著者は戯曲や漫画の原作を書く人で、劇や漫画で、ある状況、ある感情を伝えたいときには言葉よりも動作、表情といったノンバーバル(非言語)・コミュニケーションが効果的であると述べている。また、色、匂い、相手との距離など言葉以外のふれあいの重要性を例示している。

人が他人から受取る情報の割合に関する実験結果に、「顔の表情55%、声の高低・大きさ・テンポ38%、話す言葉の内容7%」というものがあるらしい。言葉は7%に過ぎないのに重要視され過ぎている。

以下、本論にはあまり関係ないが、なるほどと思ったところを3つだけ、ご紹介する。

著者が書いた戯曲「漂鳥の儚(ひょうちょうのゆめ)」には、次のような場面がある。女が愛している男を騙し、そして許しを請う。男は、女にトランプカードの束の中から一枚引けという。スペードのAを引いたら許してやるという。女は見事にスペードのAを引く。男が去った後、残りのカードを調べると、全部スペードのAだった。男は最初から許していたのだった。このシーンに台詞は邪魔である。
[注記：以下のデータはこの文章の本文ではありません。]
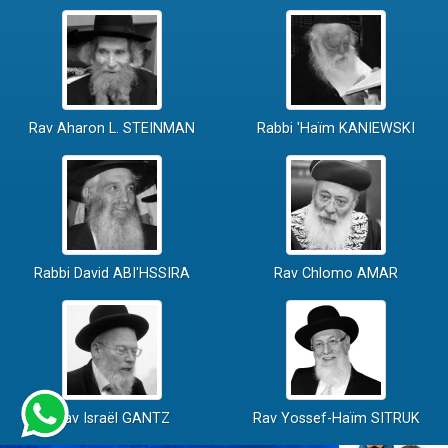
Rav Aharon L. STEINMAN
Rabbi 'Haïm KANIEWSKI
Rabbi David ABI'HSSIRA
Rav Chlomo AMAR
Rav Israël GANTZ
Rav Yossef-Haïm SITRUK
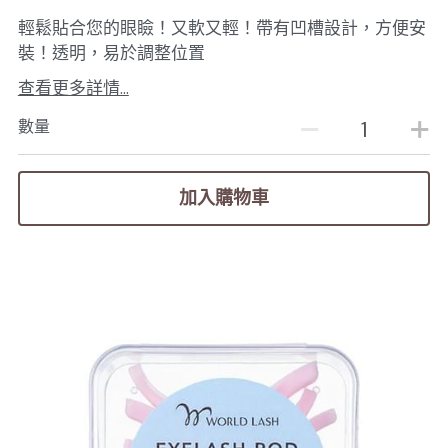
輕鬆貼合您的眼瞼！又軟又輕！帶有凹槽設計，方便安
裝！透明，易於調整位置
查看更多詳情...
數量
加入購物車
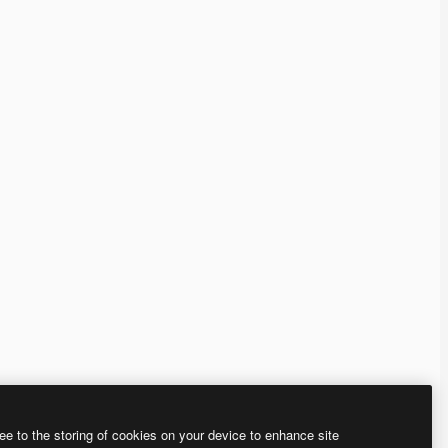
ee to the storing of cookies on your device to enhance site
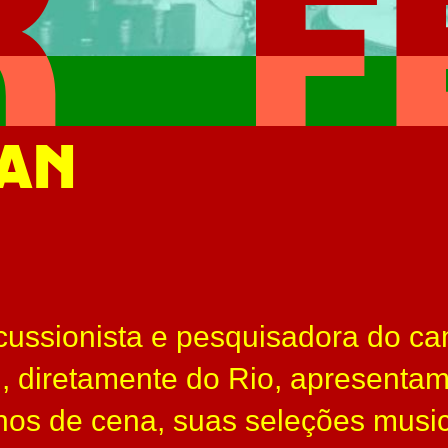
GAN
cussionista e pesquisadora do ca
al, diretamente do Rio, apresenta
os de cena, suas seleções music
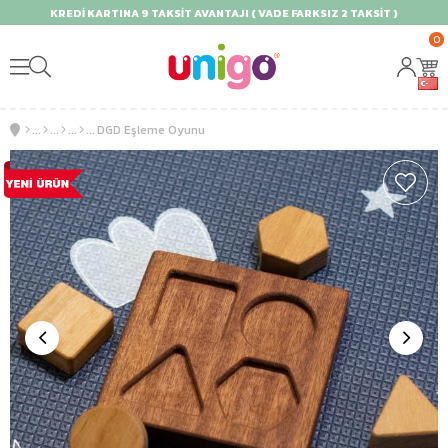
KREDİ KARTINA 9 TAKSİT AVANTAJI ( VADE FARKSIZ 2 TAKSİT )
0
DGD Eşleme Oyunu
男は嘘をついたとき、目をそらす。やましい気持ちが目に表れる。女は嘘をついたとき、相手をじっと見つめて取り繕おうとする。しかし、この女の動作は一般にはよく知られていない。そこで、演出家は女がやましいときも目を外す演技をつける。

漫画で可愛い女の子のポーズは、快活に足を広げているときも、膝は内側を向いているというものである。男に好まれるぎこちない女の子を演出するためである。目は大きめに開き、目と目の間を多少あけるとあどけなくなり、無防備さが出てくる。